I know I should follow the Supreme Court news from the newspaper. And I am. These are exciting times!

But the Facebook response is so compelling. Friends who've replaced their profile photo* with equal signs of different colors. Some, I think, post one, then switch the color. Some of these profile-switches get more likes than others. Is this about how gay-friendly their friends are? Or how many friends they have, how much their friends like them? Or how late in the day they got around to doing this? Time zones? Is Facebook advocacy inauthentic if not backed up by in-the-trenches support, or better than nothing? What does it all mean?

More substantively, a friend of several friends, a person with I suppose not so strict privacy settings, has produced an epic tirade attacking same-sex marriage and straight allies... from the left. And not just the usual critique from the left, that marriage is a limiting, religiously-tinged institution for boring straight people. This person seems to think straight support for same-sex marriage is some kind of conspiracy to deny AIDS patients medical care, and that to be an ally, you need to fight capitalism. 38 people, last I checked, like this. (So much for the gay, married, and capitalist.) I was on the cusp of considering posting something myself - against my general rule of not getting involved with solving-contentious-issues-on-Facebook - until I realized that the thread didn't originate with anyone I know or even know of, and thus that settings were such that this thread was, for me, read-only. For the best!

I've seen no evidence of anyone on my list (which does have some political diversity, what with my own political meanderings over the years, and what with UChicago) opposing same-sex marriage from the right. I remember a NYT story recently about the existence of young anti-SSM activists, but there are NYT stories about people who eat only farmers'-market food year-round and other ideological micro-minorities. Is my newsfeed devoid of opposition because it's become socially acceptable for conservatives/Republicans to support gay marriage, so whichever percentage opposed it for party-line reasons (as opposed to religious reasons, why-has-sexuality-been-split-from-reproduction reasons, or simple bigotry) now get to either support it or not care either way? Yes, fine, an unrepresentative sample if there ever was one, but it's uplifting all the same.

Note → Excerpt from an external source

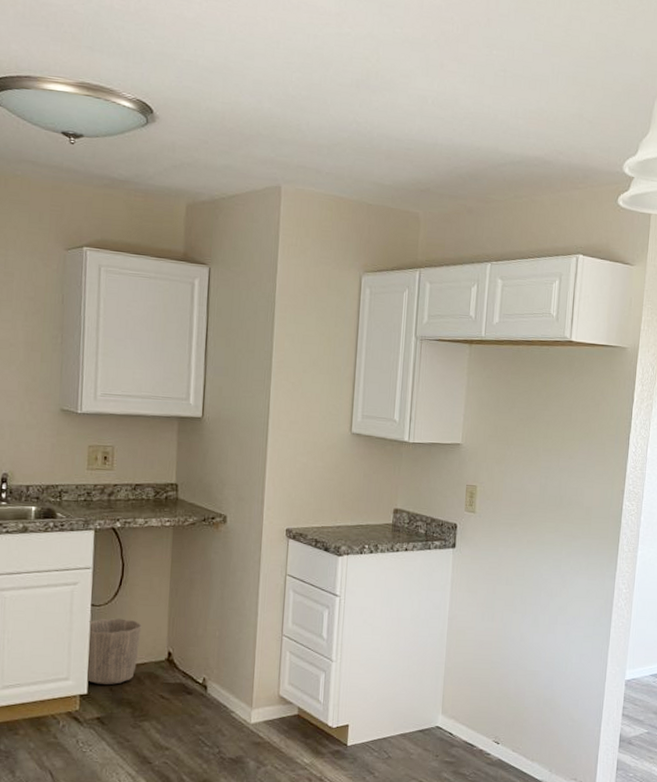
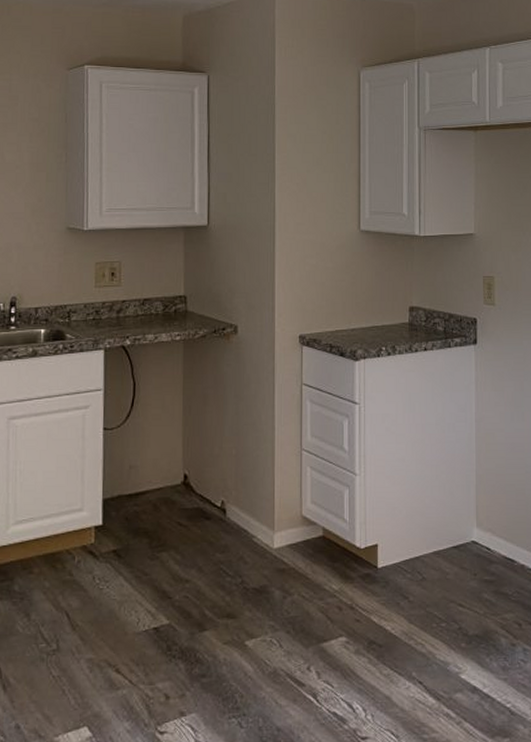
waste basket: present [87,618,142,686] -> none [101,441,156,515]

*My profile picture is my dog in profile, but I am, for the record, in favor of marriage equality. I asked Bisou (note to self: dissertate from a library or coffee shop, not home), and she's on board, although she remains miffed that the boy-dog she chases around the dog run definitively prefers being chased - and caught - by another of his kind. In this way, poodle female adolescence resembles the human variety.

5 comments:

Andrew Stevens said...

Conservatives by their nature are skeptical of change and slow to support movements like this one (which I first heard of in 1991, so it's less than 20 years old as an argument). The moral argument for gay marriage is, in my opinion, fairly convincing and Andrew Sullivan's conservative case for gay marriage has always been a good one. I never had any doubt conservatives would eventually come around on it just as William Buckley did on civil rights. I think your optimism is justified.

Andrew Stevens said...

Sorry, I said "less than," when I meant to say "only a little more than."

Anonymous said...

This may not be an exhaustive list of reasons for the absence of dissent on your facebook feed.

Phoebe said...

Andrew,

That's what I hope! I also remember liking David Brooks's conservative case for SSM, however long ago that was.

Anonymous,

You hint at something deeper, but are probably just observing that people's friends tend to share their politics. You don't spell it out, so I can't know. If it's something deeper, I'd be curious.

Anonymous said...

And if your friends don't share your politics but determine such things as your employment, there may be good reasons to keep quiet in mixed company, so to speak.